■ **Supplied entries**:
[Start of Attachment]

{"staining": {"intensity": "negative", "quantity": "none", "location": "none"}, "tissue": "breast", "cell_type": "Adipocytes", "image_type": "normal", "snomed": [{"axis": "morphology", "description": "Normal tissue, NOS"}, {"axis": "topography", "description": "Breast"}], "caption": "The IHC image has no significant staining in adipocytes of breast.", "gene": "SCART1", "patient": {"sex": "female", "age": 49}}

[End of Attachment]
[Start of Attachment]

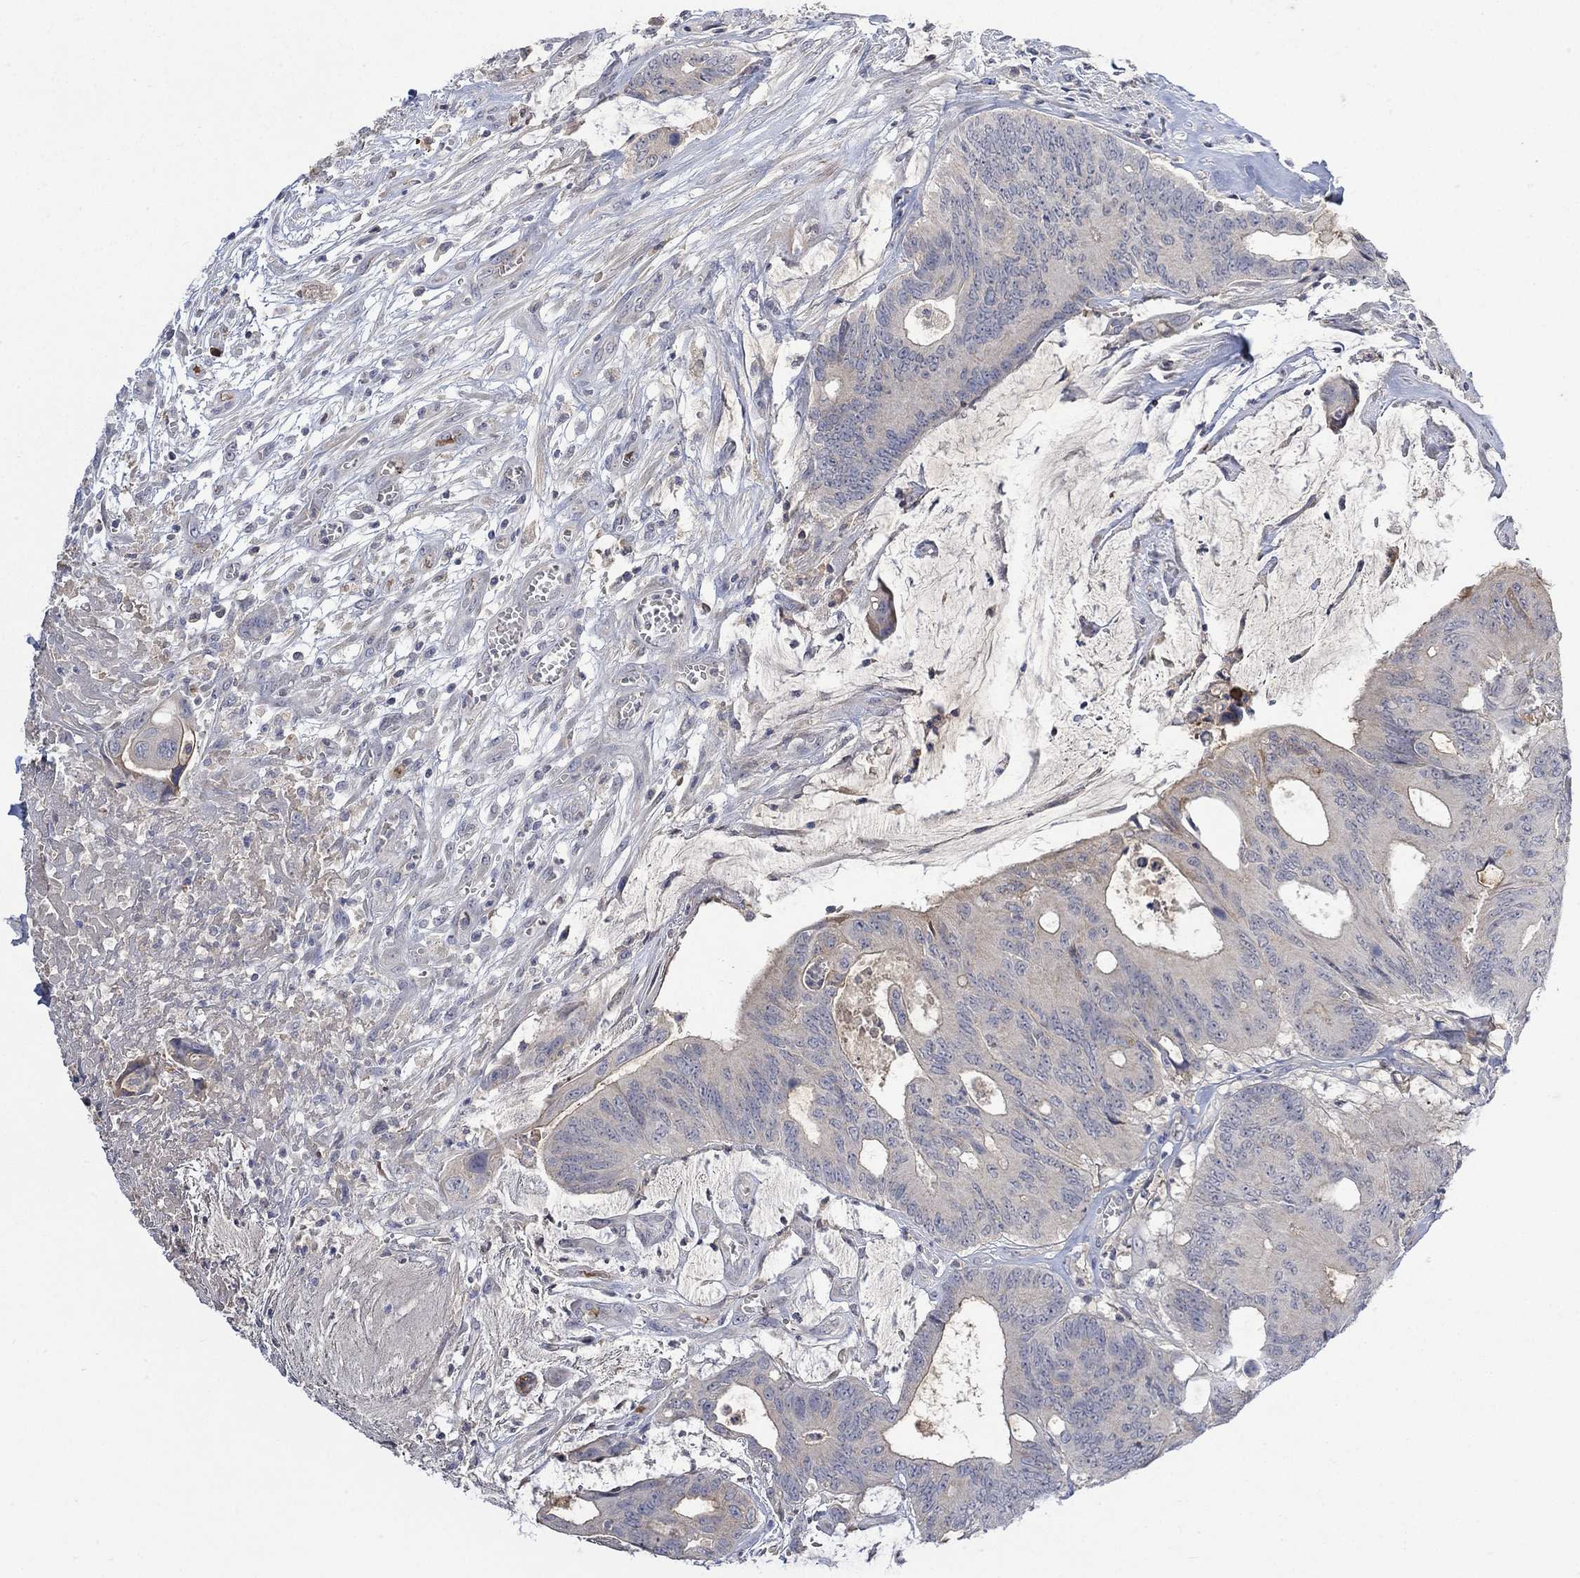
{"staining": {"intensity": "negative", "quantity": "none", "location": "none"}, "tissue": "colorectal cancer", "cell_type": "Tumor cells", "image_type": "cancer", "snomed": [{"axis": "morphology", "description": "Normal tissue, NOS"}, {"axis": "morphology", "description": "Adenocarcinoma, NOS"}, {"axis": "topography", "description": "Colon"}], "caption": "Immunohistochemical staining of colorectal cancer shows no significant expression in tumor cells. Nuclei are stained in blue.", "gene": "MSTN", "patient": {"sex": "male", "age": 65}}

[End of Attachment]
[Start of Attachment]

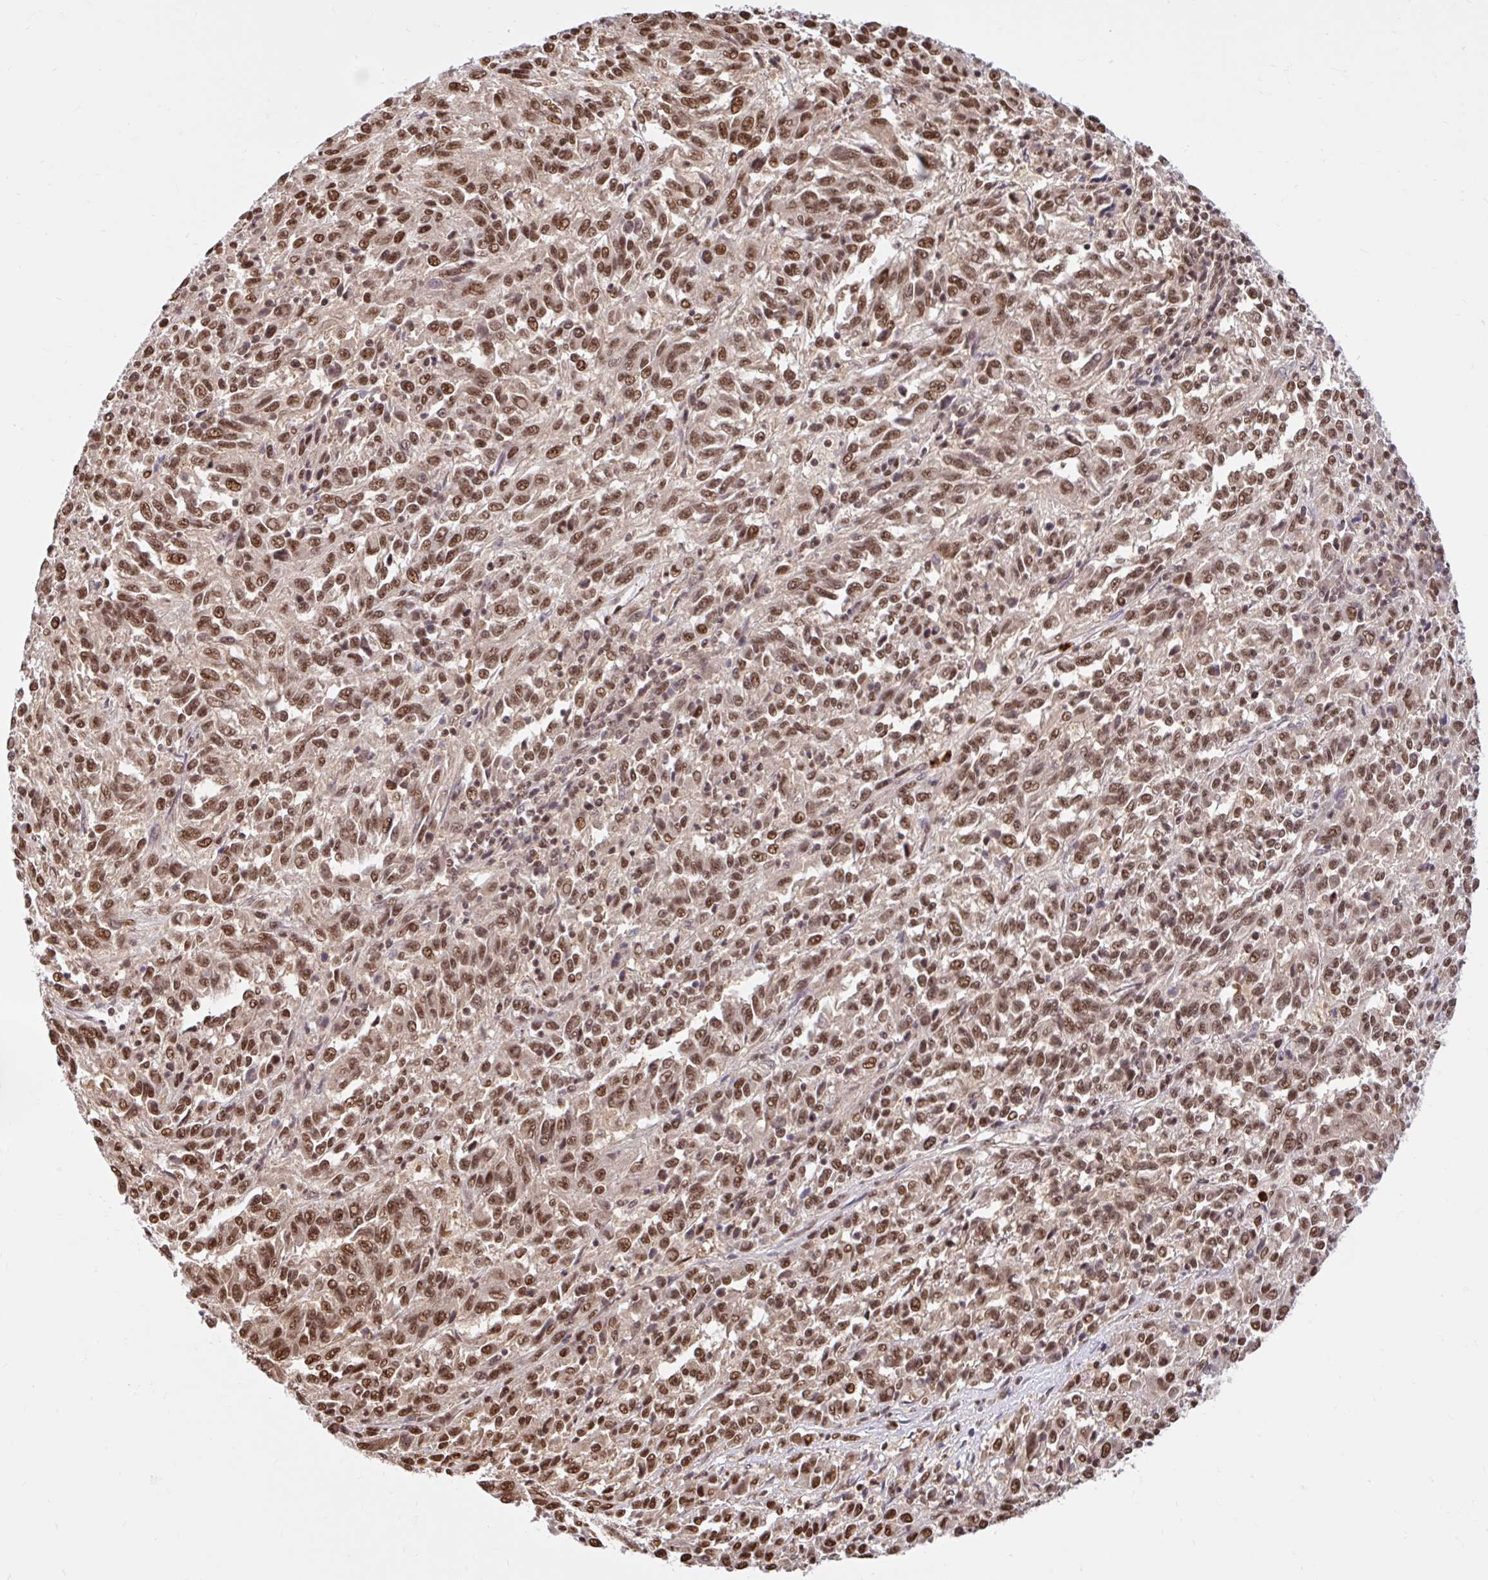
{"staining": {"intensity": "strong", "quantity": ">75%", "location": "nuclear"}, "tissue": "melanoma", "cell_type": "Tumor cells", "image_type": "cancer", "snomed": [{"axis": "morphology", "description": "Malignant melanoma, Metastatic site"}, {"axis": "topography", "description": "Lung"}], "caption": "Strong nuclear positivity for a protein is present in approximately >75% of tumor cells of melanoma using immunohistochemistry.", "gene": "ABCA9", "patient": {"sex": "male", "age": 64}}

[End of Attachment]

■ **Action item**: Search the entries for the word "none", then copy every line in which it is found.

■ **Task result**:
{"staining": {"intensity": "negative", "quantity": "none", "location": "none"}, "tissue": "breast", "cell_type": "Adipocytes", "image_type": "normal", "snomed": [{"axis": "morphology", "description": "Normal tissue, NOS"}, {"axis": "topography", "description": "Breast"}], "caption": "The IHC image has no significant staining in adipocytes of breast.", "gene": "SCART1", "patient": {"sex": "female", "age": 49}}
{"staining": {"intensity": "negative", "quantity": "none", "location": "none"}, "tissue": "colorectal cancer", "cell_type": "Tumor cells", "image_type": "cancer", "snomed": [{"axis": "morphology", "description": "Normal tissue, NOS"}, {"axis": "morphology", "description": "Adenocarcinoma, NOS"}, {"axis": "topography", "description": "Colon"}], "caption": "Immunohistochemical staining of colorectal cancer shows no significant expression in tumor cells. Nuclei are stained in blue.", "gene": "MSTN", "patient": {"sex": "male", "age": 65}}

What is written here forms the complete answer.